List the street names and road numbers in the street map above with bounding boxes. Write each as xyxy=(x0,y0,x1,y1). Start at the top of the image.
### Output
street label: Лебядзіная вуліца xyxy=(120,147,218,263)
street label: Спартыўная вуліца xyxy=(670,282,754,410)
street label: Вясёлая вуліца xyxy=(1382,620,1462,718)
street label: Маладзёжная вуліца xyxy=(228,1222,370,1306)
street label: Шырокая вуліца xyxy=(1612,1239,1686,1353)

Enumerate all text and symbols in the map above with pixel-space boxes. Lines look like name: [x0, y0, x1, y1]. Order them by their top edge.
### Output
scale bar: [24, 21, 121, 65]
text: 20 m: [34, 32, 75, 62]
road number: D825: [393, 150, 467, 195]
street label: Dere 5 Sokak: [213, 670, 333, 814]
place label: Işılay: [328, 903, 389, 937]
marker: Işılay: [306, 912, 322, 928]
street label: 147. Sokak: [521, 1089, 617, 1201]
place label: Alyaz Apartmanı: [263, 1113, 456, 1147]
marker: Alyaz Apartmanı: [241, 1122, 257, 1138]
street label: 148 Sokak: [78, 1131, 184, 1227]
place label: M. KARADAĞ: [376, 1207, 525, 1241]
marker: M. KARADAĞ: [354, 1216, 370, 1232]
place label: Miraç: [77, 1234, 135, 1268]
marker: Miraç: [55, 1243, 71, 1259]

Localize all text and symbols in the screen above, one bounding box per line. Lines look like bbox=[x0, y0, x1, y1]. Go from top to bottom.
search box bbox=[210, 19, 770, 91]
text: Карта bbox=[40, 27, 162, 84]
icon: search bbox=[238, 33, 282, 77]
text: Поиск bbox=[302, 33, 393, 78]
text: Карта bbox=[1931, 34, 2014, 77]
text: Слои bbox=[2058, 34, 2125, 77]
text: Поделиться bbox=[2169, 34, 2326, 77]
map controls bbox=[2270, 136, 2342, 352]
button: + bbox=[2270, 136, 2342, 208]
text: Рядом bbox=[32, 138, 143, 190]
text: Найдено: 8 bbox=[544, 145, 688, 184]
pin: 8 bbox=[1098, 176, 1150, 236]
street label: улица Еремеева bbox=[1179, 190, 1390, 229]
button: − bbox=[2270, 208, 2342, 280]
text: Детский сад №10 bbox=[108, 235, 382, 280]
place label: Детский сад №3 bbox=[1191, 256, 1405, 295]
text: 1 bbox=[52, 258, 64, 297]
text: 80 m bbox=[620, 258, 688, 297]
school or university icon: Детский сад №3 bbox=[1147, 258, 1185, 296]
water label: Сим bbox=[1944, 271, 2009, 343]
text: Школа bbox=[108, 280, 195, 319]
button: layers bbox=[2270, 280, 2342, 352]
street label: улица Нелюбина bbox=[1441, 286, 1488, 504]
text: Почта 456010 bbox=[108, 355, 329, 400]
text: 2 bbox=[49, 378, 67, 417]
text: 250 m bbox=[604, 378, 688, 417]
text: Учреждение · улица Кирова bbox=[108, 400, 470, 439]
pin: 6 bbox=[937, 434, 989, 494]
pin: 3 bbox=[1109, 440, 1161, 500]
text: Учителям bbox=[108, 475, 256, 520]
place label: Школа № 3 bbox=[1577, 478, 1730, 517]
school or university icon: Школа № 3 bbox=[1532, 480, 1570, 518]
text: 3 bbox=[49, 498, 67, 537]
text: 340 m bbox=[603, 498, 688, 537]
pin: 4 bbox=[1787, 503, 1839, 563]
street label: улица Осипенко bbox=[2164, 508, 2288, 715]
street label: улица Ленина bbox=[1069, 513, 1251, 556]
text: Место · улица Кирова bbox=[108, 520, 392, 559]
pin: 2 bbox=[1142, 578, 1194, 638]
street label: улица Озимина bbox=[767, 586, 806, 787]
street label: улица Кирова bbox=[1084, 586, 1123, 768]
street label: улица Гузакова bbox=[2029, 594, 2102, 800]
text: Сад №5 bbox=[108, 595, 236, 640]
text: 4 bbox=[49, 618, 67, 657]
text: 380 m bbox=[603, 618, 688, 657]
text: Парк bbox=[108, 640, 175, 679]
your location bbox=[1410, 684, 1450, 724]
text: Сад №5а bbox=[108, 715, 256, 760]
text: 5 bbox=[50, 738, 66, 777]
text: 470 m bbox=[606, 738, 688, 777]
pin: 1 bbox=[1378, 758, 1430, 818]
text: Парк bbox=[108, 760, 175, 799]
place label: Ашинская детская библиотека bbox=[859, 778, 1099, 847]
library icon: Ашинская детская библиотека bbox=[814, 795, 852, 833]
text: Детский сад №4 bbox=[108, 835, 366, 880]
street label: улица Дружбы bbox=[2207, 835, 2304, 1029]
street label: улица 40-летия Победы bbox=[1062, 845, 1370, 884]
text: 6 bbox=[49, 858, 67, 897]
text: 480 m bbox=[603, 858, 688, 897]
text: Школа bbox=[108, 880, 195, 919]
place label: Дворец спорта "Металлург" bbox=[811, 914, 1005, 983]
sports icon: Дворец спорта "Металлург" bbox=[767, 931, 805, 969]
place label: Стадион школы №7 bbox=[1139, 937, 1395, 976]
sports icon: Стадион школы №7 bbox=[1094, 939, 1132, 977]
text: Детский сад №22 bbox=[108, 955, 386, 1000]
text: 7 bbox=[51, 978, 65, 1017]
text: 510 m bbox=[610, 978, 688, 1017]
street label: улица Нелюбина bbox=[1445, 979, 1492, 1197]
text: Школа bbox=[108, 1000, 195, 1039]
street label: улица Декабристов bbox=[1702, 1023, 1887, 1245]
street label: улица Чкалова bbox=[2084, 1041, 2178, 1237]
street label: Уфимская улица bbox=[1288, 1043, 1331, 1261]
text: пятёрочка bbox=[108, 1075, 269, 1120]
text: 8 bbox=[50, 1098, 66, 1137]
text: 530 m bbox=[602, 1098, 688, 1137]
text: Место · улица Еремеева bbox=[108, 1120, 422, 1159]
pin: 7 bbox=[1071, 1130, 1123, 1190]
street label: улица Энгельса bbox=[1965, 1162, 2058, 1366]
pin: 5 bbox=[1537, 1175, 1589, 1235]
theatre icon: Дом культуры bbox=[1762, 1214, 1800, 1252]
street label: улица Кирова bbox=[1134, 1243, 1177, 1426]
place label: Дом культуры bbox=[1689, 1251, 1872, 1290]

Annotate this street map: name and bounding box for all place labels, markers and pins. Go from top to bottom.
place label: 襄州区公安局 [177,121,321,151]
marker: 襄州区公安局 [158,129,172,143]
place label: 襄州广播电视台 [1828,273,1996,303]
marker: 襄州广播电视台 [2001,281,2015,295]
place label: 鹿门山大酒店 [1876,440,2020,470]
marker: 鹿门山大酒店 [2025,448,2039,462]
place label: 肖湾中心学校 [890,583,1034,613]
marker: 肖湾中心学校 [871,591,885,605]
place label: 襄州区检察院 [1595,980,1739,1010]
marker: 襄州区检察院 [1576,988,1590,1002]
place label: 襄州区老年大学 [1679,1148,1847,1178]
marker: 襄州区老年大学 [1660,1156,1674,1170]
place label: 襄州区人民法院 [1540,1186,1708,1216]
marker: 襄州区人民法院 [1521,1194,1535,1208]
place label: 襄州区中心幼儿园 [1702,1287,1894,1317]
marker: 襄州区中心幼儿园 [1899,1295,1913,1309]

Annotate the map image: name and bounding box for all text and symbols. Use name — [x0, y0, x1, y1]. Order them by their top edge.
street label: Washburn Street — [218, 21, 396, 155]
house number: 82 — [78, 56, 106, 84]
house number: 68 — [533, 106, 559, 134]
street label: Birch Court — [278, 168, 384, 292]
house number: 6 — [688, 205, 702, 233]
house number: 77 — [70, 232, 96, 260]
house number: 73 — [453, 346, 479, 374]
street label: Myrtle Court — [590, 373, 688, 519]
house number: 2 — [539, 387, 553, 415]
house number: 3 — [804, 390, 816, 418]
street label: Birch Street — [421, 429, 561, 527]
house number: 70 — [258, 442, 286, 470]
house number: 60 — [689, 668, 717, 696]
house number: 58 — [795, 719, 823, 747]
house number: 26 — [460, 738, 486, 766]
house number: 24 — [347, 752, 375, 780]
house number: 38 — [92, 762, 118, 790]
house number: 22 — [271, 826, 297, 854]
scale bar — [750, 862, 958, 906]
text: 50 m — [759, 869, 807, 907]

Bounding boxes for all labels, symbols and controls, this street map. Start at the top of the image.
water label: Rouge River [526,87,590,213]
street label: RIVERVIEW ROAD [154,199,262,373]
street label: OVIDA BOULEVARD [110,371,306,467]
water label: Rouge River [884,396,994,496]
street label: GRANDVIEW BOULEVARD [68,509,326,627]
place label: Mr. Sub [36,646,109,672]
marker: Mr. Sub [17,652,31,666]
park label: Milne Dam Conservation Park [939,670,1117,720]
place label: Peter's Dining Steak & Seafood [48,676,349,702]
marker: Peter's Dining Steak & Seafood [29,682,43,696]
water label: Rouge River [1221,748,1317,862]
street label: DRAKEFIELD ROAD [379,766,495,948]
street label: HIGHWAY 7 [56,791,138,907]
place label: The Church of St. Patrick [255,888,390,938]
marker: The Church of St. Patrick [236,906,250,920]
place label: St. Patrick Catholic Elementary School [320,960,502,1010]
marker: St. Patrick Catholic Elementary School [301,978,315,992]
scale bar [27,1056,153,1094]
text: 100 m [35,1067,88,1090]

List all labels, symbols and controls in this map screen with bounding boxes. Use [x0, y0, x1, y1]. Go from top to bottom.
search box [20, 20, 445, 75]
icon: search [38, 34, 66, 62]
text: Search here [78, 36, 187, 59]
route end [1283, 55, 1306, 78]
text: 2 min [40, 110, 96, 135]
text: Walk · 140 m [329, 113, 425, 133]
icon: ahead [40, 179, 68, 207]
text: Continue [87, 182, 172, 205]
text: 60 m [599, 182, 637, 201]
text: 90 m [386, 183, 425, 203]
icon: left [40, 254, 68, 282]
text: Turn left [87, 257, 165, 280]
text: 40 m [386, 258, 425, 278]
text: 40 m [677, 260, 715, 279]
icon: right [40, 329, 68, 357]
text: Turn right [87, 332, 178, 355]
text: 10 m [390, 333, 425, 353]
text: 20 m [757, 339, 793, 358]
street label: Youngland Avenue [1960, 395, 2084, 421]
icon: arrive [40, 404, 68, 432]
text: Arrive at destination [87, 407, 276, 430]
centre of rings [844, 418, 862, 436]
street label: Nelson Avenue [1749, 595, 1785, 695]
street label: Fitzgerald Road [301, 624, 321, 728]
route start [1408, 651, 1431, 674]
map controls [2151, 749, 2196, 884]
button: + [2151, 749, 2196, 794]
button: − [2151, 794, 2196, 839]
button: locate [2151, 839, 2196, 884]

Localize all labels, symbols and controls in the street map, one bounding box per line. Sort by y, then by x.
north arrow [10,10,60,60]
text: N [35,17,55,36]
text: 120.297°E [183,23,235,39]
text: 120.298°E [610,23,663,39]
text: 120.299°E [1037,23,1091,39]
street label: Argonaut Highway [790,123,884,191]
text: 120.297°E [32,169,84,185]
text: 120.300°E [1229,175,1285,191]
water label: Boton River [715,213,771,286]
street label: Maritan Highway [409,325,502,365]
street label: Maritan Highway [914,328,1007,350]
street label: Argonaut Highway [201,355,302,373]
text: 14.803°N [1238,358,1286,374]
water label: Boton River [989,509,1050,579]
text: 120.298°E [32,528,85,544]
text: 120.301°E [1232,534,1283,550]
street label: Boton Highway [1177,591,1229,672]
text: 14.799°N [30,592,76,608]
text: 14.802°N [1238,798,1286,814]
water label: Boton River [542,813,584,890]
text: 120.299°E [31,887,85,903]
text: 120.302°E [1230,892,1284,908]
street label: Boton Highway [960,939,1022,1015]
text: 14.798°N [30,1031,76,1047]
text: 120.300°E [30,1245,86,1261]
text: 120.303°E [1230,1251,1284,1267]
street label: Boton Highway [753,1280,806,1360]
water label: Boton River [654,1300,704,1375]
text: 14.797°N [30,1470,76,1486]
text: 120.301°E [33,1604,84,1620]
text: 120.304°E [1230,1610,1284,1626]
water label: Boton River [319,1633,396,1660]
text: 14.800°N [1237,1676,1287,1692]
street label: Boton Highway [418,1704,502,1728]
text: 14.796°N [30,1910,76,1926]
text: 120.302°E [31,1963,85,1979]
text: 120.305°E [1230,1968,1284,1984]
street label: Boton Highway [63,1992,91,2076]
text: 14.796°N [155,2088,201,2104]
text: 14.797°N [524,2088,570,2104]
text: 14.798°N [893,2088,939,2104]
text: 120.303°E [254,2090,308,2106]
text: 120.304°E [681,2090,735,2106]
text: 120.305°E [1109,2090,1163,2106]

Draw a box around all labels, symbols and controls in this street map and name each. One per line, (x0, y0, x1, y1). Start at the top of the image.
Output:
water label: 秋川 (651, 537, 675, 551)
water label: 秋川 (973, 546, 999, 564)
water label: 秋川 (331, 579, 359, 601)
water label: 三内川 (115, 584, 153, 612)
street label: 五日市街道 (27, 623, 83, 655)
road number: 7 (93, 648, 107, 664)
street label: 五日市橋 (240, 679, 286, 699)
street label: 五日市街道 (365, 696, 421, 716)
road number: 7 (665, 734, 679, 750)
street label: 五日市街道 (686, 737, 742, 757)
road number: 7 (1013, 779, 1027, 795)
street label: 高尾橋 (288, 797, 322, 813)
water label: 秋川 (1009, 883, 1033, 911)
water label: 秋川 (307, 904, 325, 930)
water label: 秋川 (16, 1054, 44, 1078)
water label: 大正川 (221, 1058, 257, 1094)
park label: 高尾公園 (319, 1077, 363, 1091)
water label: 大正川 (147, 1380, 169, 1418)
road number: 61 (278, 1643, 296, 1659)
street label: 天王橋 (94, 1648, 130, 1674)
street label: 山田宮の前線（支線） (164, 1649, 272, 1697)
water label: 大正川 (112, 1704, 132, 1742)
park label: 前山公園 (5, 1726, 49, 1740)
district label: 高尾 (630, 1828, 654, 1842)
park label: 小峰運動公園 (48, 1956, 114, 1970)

# # #

> [WHAT NEEDS TO BE DONE]
Type out again, exactly as written, the lines from the beginning of the material through the one containing "Enumerate all text".

> [EXERCISE SOLUTION]
List the street names and road numbers in the street map above with bounding boxes. Write each as xyxy=(x0,y0,x1,y1). Start at the top of the image.
### Output
street label: Лебядзіная вуліца xyxy=(120,147,218,263)
street label: Спартыўная вуліца xyxy=(670,282,754,410)
street label: Вясёлая вуліца xyxy=(1382,620,1462,718)
street label: Маладзёжная вуліца xyxy=(228,1222,370,1306)
street label: Шырокая вуліца xyxy=(1612,1239,1686,1353)

Enumerate all text and symbols in the map above with pixel-space boxes. Lines look like name: [x0, y0, x1, y1]. Order them by their top edge.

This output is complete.